Jón Gnarr s’est pourtant voulu rassurant après l’élection : « Nul ne doit avoir peur du Meilleur Parti », explique-t-il, « car c’est le meilleur parti. Si tel n’était pas le cas, il s’appellerait le Pire Parti ou le Mauvais Parti. Jamais nous ne travaillerions avec un tel parti. » Il a certes accepté la logique de coalition, mais en y mettant une condition : que ses alliés aient regardé les cinq saisons de la (remarquable) série américaine The Wire (Sur écoute). Il est vrai qu’on peut soupçonner le parti Social Démocrate, avec lequel il gouverne désormais la ville, d’avoir triché sur ce point.

Plus encore qu’au Daily Show de Jon Stewart, on songe aux « Yes Men », ou aux « Artistes de droite ». Mais la parodie ne s’arrête plus aux actions symboliques : elle prend le pouvoir.
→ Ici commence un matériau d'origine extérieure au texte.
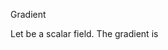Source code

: Gradient

Let <!--[if mathML]><mml:math xmlns:mml="http://www.w3.org/1998/Math/MathML"><mml:mi>f</mml:mi><mml:mo>:</mml:mo><mml:msup><mml:mi>ℝ</mml:mi><mml:mi>n</mml:mi></mml:msup><mml:mo>→</mml:mo><mml:mi>ℝ</mml:mi></mml:math><![endif]--> be a scalar field. The gradient is

  <!--[if mathML]><mml:math xmlns:mml="http://www.w3.org/1998/Math/MathML" display="block"><mml:mo>∇</mml:mo><mml:mi>f</mml:mi><mml:mfenced><mml:mi>x</mml:mi></mml:mfenced><mml:mo>=</mml:mo><mml:mfenced open="[" close="]"><mml:mrow><mml:mtable><mml:mtr><mml:mtd><mml:maligngroup/><mml:mfrac><mml:mrow><mml:mo>&#120597;</mml:mo><mml:mi>f</mml:mi></mml:mrow><mml:mrow><mml:mo>&#120597;</mml:mo><mml:msub><mml:mi>x</mml:mi><mml:mn>1</mml:mn></mml:msub></mml:mrow></mml:mfrac></mml:mtd></mml:mtr><mml:mtr><mml:mtd><mml:maligngroup/><mml:mo>⋮</mml:mo></mml:mtd></mml:mtr><mml:mtr><mml:mtd><mml:maligngroup/><mml:mfrac><mml:mrow><mml:mo>&#120597;</mml:mo><mml:mi>f</mml:mi></mml:mrow><mml:mrow><mml:mo>&#120597;</mml:mo><mml:msub><mml:mi>x</mml:mi><mml:mi>n</mml:mi></mml:msub></mml:mrow></mml:mfrac></mml:mtd></mml:mtr></mml:mtable></mml:mrow></mml:mfenced></mml:math><![endif]-->
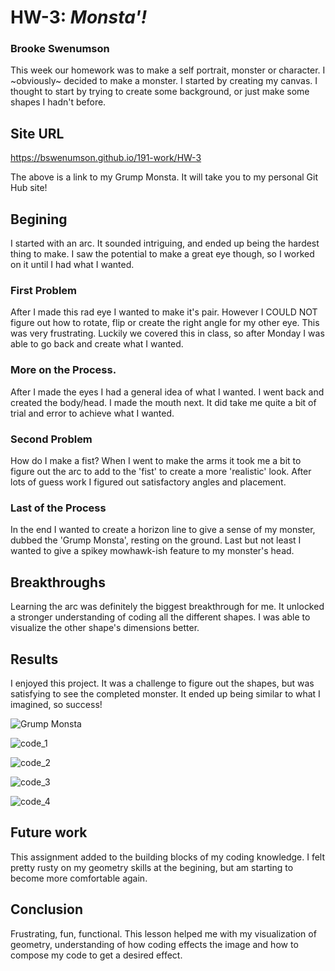# HW-3:  *Monsta'!*
### Brooke Swenumson

This week our homework was to make a self portrait, monster or character. I ~obviously~ decided to make a monster.  I started by creating my canvas.  I thought to start by trying to create some background, or just make some shapes I hadn't before.

## Site URL

https://bswenumson.github.io/191-work/HW-3

The above is a link to my Grump Monsta.  It will take you to my personal Git Hub site!

## Begining
I started with an arc. It sounded intriguing, and ended up being the hardest thing to make.  I saw the potential to make a great eye though, so I worked on it until I had what I wanted.

### First Problem

After I made this rad eye I wanted to make it's pair. However I COULD NOT figure out how to rotate, flip or create the right angle for my other eye.  This was very frustrating.  Luckily we covered this in class, so after Monday I was able to go back and create what I wanted.

### More on the Process.

After I made the eyes I had a general idea of what I wanted. I went back and created the body/head.
I made the mouth next.  It did take me quite a bit of trial and error to achieve what I wanted.

### Second Problem

How do I make a fist?  When I went to make the arms it took me a bit to figure out the arc to add to the 'fist' to create a more 'realistic' look.  After lots of guess work I figured out satisfactory angles and placement.

### Last of the Process

In the end I wanted to create a horizon line to give a sense of my monster, dubbed the 'Grump Monsta', resting on the ground.  Last but not least I wanted to give a spikey mowhawk-ish feature to my monster's head.

## Breakthroughs

Learning the arc was definitely the biggest breakthrough for me. It unlocked a stronger understanding of coding all the different shapes.  I was able to visualize the other shape's dimensions better.

## Results

I enjoyed this project.  It was a challenge to figure out the shapes, but was satisfying to see the completed monster. It ended up being similar to what I imagined, so success!

![Grump Monsta](./Imgs/Grump_monsta.png)

![code_1](./Imgs/monsta_code_1.png)

![code_2](./Imgs/monsta_code_2.png)

![code_3](./Imgs/monsta_code_3.png)

![code_4](./Imgs/monsta_code_4.png)

## Future work

This assignment added to the building blocks of my coding knowledge.  I felt pretty rusty on my geometry skills at the begining, but am starting to become more comfortable again.

## Conclusion

Frustrating, fun, functional. This lesson helped me with my visualization of geometry, understanding of how coding effects the image and how to compose my code to get a desired effect.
Ce pourrait être aujourd’hui, en France aussi, le Meilleur Parti. Sans doute dira-t-on qu’il n’est pas facile de fonder un parti ; Dominique de Villepin lui-même a longuement hésité avant de se lancer. Il est pourtant des réussites modestes, mais bien réelles : songeons à ce que Mediapart qualifie de « parti de poche », soit l’Association de soutien à l’action d’Éric Woerth.

On connaît l’humour auvergnat de Brice Hortefeux, récompensé par les Y'A Bon Awards, on sait le côté pince-sans-rire d’Éric Besson ; même Nicolas Sarkozy n’hésite pas à jouer les comiques, par exemple lorsqu’il remet la Légion d’honneur à Dany Boon. En validant l’exclusion par Jean-Luc Hees de Stéphane Guillon et Didier Porte,Philippe Val, l’humoriste qui dirige France-Inter, prépare peut-être la place pour Jean-Marie Bigard.

Soyons donc sérieux. Il ne suffira pas de ne plus écouter France-Inter le matin. Le Meilleur Parti pourrait être la réponse politique par l’absurde à l’absurdité politique organisée par nos gouvernants. S’il convient en effet de prendre le parti de la satire, c’est que l’histoire tragique se répète en farce. La parodie est déjà au pouvoir. L’Islande pourrait donc être notre avenir ; c’est du moins l’espoir qui nous reste. Fini de rire ? Mieux : rira bien qui rira le dernier. Il faut prendre le parti d’en rire, ou plutôt le Parti du rire.